Business rules allow you to define exactly how certain operations should be performed at various places in the retail system. Rules are extremely flexible for advanced users even permitting your own code to be called in some circumstances.
Some examples:- You wish to print a seasonal message on receipts, between 2 dates, only on sales over $x and not to trade customers or those purchasing certain products.
- There is a very specific pricing requirement that does not cleanly fit into normal pricing options.
- You are wanting to enable multiple overlapping special promotion vouchers and redemption.
Developers
Rules consist of several parts, the definition of the rule that broadly defines what the rule is, how it can be preselected for execution and which machine will be called to implement the machine.
The rule definition defines the rule in terms of description, time periods and broad conditions. This definition is controlled by application and cannot be altered.
Each rule definition includes a single machine to implement the rule. These machines are called by the application whenever it thinks the rule may apply.

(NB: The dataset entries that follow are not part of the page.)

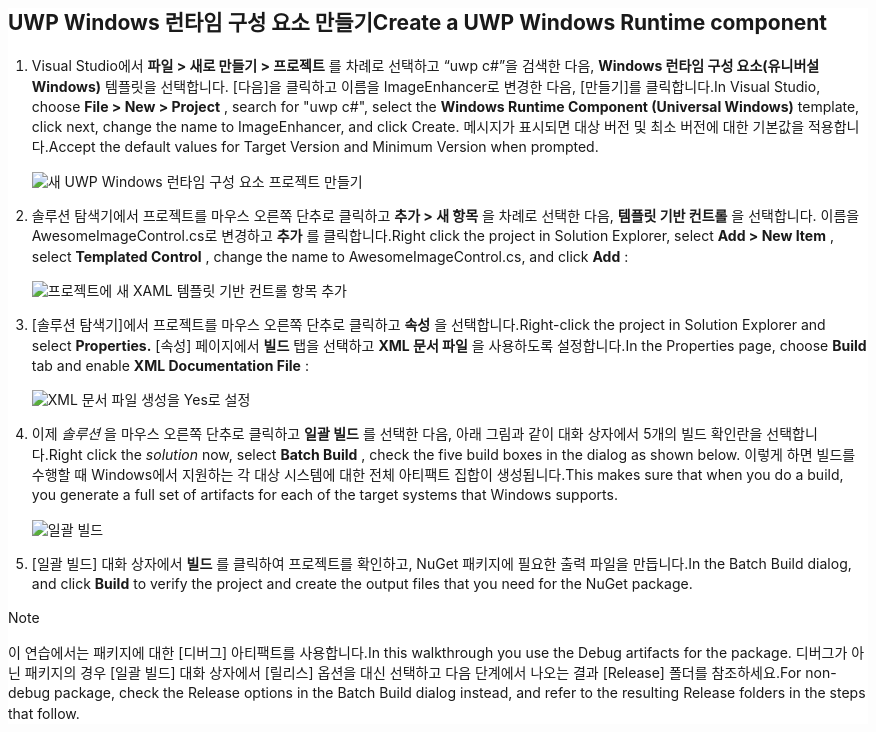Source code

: ## <a name="create-a-uwp-windows-runtime-component"></a><span data-ttu-id="c7d9e-114">UWP Windows 런타임 구성 요소 만들기</span><span class="sxs-lookup"><span data-stu-id="c7d9e-114">Create a UWP Windows Runtime component</span></span>

1. <span data-ttu-id="c7d9e-115">Visual Studio에서 **파일 > 새로 만들기 > 프로젝트** 를 차례로 선택하고 “uwp c#”을 검색한 다음, **Windows 런타임 구성 요소(유니버설 Windows)** 템플릿을 선택합니다. [다음]을 클릭하고 이름을 ImageEnhancer로 변경한 다음, [만들기]를 클릭합니다.</span><span class="sxs-lookup"><span data-stu-id="c7d9e-115">In Visual Studio, choose **File > New > Project** , search for "uwp c#", select the **Windows Runtime Component (Universal Windows)** template, click next, change the name to ImageEnhancer, and click Create.</span></span> <span data-ttu-id="c7d9e-116">메시지가 표시되면 대상 버전 및 최소 버전에 대한 기본값을 적용합니다.</span><span class="sxs-lookup"><span data-stu-id="c7d9e-116">Accept the default values for Target Version and Minimum Version when prompted.</span></span>

    ![새 UWP Windows 런타임 구성 요소 프로젝트 만들기](media/UWP-NewProject-CS.png)

1. <span data-ttu-id="c7d9e-118">솔루션 탐색기에서 프로젝트를 마우스 오른쪽 단추로 클릭하고 **추가 > 새 항목** 을 차례로 선택한 다음, **템플릿 기반 컨트롤** 을 선택합니다. 이름을 AwesomeImageControl.cs로 변경하고 **추가** 를 클릭합니다.</span><span class="sxs-lookup"><span data-stu-id="c7d9e-118">Right click the project in Solution Explorer, select **Add > New Item** , select **Templated Control** , change the name to AwesomeImageControl.cs, and click **Add** :</span></span>

    ![프로젝트에 새 XAML 템플릿 기반 컨트롤 항목 추가](media/UWP-NewXAMLControl-CS.png)

1. <span data-ttu-id="c7d9e-120">[솔루션 탐색기]에서 프로젝트를 마우스 오른쪽 단추로 클릭하고 **속성** 을 선택합니다.</span><span class="sxs-lookup"><span data-stu-id="c7d9e-120">Right-click the project in Solution Explorer and select **Properties.**</span></span> <span data-ttu-id="c7d9e-121">[속성] 페이지에서 **빌드** 탭을 선택하고 **XML 문서 파일** 을 사용하도록 설정합니다.</span><span class="sxs-lookup"><span data-stu-id="c7d9e-121">In the Properties page, choose **Build** tab and enable **XML Documentation File** :</span></span>

    ![XML 문서 파일 생성을 Yes로 설정](media/UWP-GenerateXMLDocFiles-CS.png)

1. <span data-ttu-id="c7d9e-123">이제 *솔루션* 을 마우스 오른쪽 단추로 클릭하고 **일괄 빌드** 를 선택한 다음, 아래 그림과 같이 대화 상자에서 5개의 빌드 확인란을 선택합니다.</span><span class="sxs-lookup"><span data-stu-id="c7d9e-123">Right click the *solution* now, select **Batch Build** , check the five build boxes in the dialog as shown below.</span></span> <span data-ttu-id="c7d9e-124">이렇게 하면 빌드를 수행할 때 Windows에서 지원하는 각 대상 시스템에 대한 전체 아티팩트 집합이 생성됩니다.</span><span class="sxs-lookup"><span data-stu-id="c7d9e-124">This makes sure that when you do a build, you generate a full set of artifacts for each of the target systems that Windows supports.</span></span>

    ![일괄 빌드](media/UWP-BatchBuild-CS.png)

1. <span data-ttu-id="c7d9e-126">[일괄 빌드] 대화 상자에서 **빌드** 를 클릭하여 프로젝트를 확인하고, NuGet 패키지에 필요한 출력 파일을 만듭니다.</span><span class="sxs-lookup"><span data-stu-id="c7d9e-126">In the Batch Build dialog, and click **Build** to verify the project and create the output files that you need for the NuGet package.</span></span>

> [!Note]
> <span data-ttu-id="c7d9e-127">이 연습에서는 패키지에 대한 [디버그] 아티팩트를 사용합니다.</span><span class="sxs-lookup"><span data-stu-id="c7d9e-127">In this walkthrough you use the Debug artifacts for the package.</span></span> <span data-ttu-id="c7d9e-128">디버그가 아닌 패키지의 경우 [일괄 빌드] 대화 상자에서 [릴리스] 옵션을 대신 선택하고 다음 단계에서 나오는 결과 [Release] 폴더를 참조하세요.</span><span class="sxs-lookup"><span data-stu-id="c7d9e-128">For non-debug package, check the Release options in the Batch Build dialog instead, and refer to the resulting Release folders in the steps that follow.</span></span>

The machine is free to apply whatever logic it wishes and return optional commands to affect the state of the sale.
You can define your own machine and deliver it as compiled code, or use a range of pre built machines
When building your own machine, keep the following points in mind- If your machine is in code form, you may be inside the POS space, or an external process.
- You will be called speculatively. Each call and response does not mean the POS will apply your commands at that time. To get performance in some cases the engine will call all rules in parallel to see which ones are valid, before calling them a second time. Some rules are also called by internal regression testing functionality, so you might be called for a "test" rather than "live".
- You should avoid external actions or side effects, such as writing databases, as you may not be executing on the machine that is invoking the rule. Specifically, rules are capable of being invoked over the network and your implementation logic does not receive knowledge of this.
- You are passed large amounts of data about the sale and environment and should restrict your logic to the arguments supplied.
- Recheck all conditions, do not rely on the system calling you alone. Rule definitions may be incorrectly created causing your machine to be executed when it shouldn't.